Bajaj of Analysys Mason said there is a market for low-cost handsets in both rural and urban India. Rai added that the cost and language factor is the winning combination.
"We have scored more in rural areas, since that market was, until now, unaddressed. The bigger players were majorly urban-centric. But we have seen significant demand for low-cost handsets with good features in urban areas also," Rai said.
Lava Mobiles now plans to launch 3G and Android phones below the Rs 8,000 mark to cash in on the mobile broadband craze. According to a study by market research firm Nielsen Company, among the urban subscribers who intend to take up 3G or third-generation services, 63 per cent plan to upgrade their handsets. This presents a huge opportunity for new handset makers.

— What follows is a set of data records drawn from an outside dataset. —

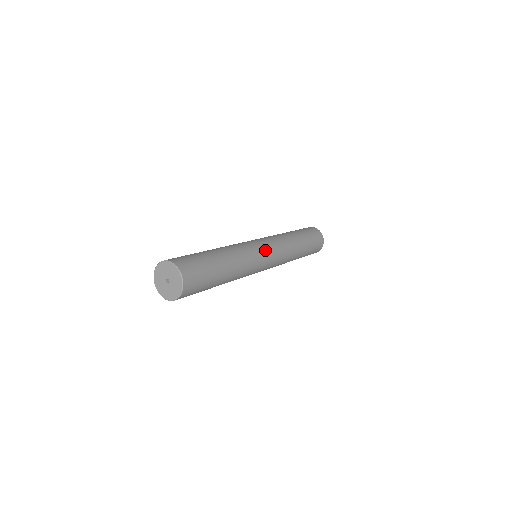
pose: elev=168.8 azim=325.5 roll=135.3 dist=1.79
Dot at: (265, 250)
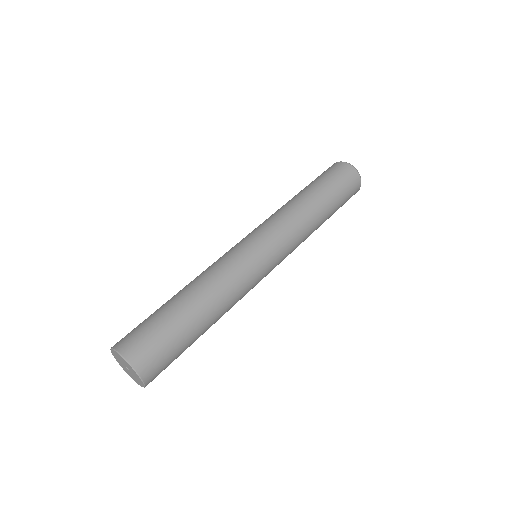
Dot at: (266, 261)
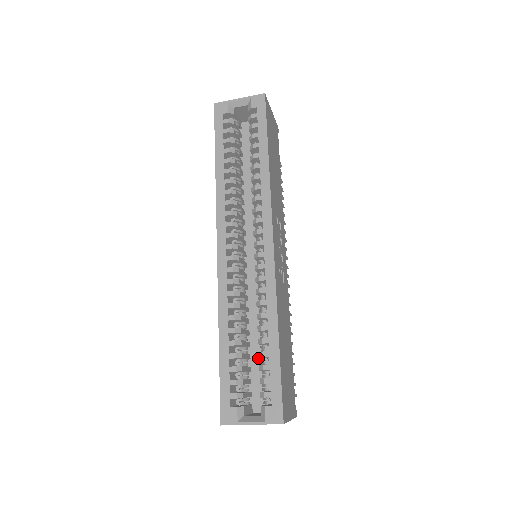
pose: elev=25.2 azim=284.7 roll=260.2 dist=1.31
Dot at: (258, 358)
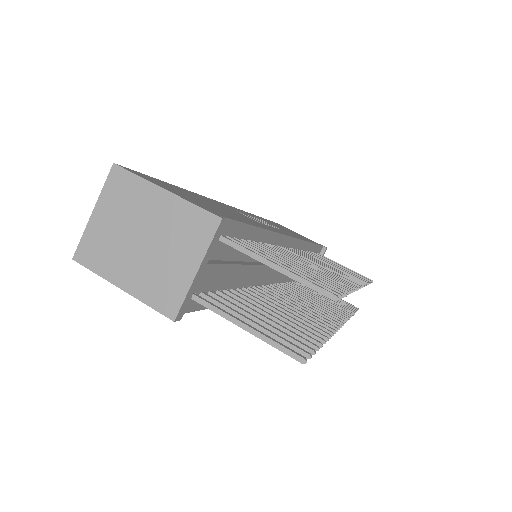
Dot at: occluded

Apart from differentiating on features, these handset makers are also ramping up their after-sales services. Lemon Mobiles is ramping up service centres from 400 to 450 in the next two months and mulling a production facility in Noida to control handset costs. The company has also introduced a dual-camera phone to cater to video calling demand of consumers.
London-based INQ Mobile feels that it's the right time for India's 3G entry. Jeff Taylor, co-founder, INQ Mobiles, said that India is a different market in terms of choice of handsets, competition and price sensitivity.
The company currently has two handsets in the Indian market; both are 3G-enabled. It wants to have not more than five handsets in its portfolio, on the lines of the BlackBerry and iPhone. However, the company will continue to be in the mid-price segment of below Rs 8,000.
"Nokia has also come up with a number of low-cost models but they are relatively sparse on features. This matrix of price and good features has been addressed by the domestic brands," said Naveen Mishra, senior research manager at IDC.
But the common threat to both giants and small handset makers is the grey market. "Handsets in the grey market have taken up a huge share," said Pankaj Mahindroo, president, Indian Cellular Association. "Although they are low on cost, they are not reliable, but still, since it is easy to dispose of, people go for it. These are the makers who do not pay any taxes," he added.
Global brands account for more than $40 million of the total market, while Indian brands consist about $15 million. The grey market handsets are at par with the market value of Indian brands, according to Mahindroo. "Although Nokia and Samsung together still account for majority of the market, the grey market has grabbed a significant share," he said.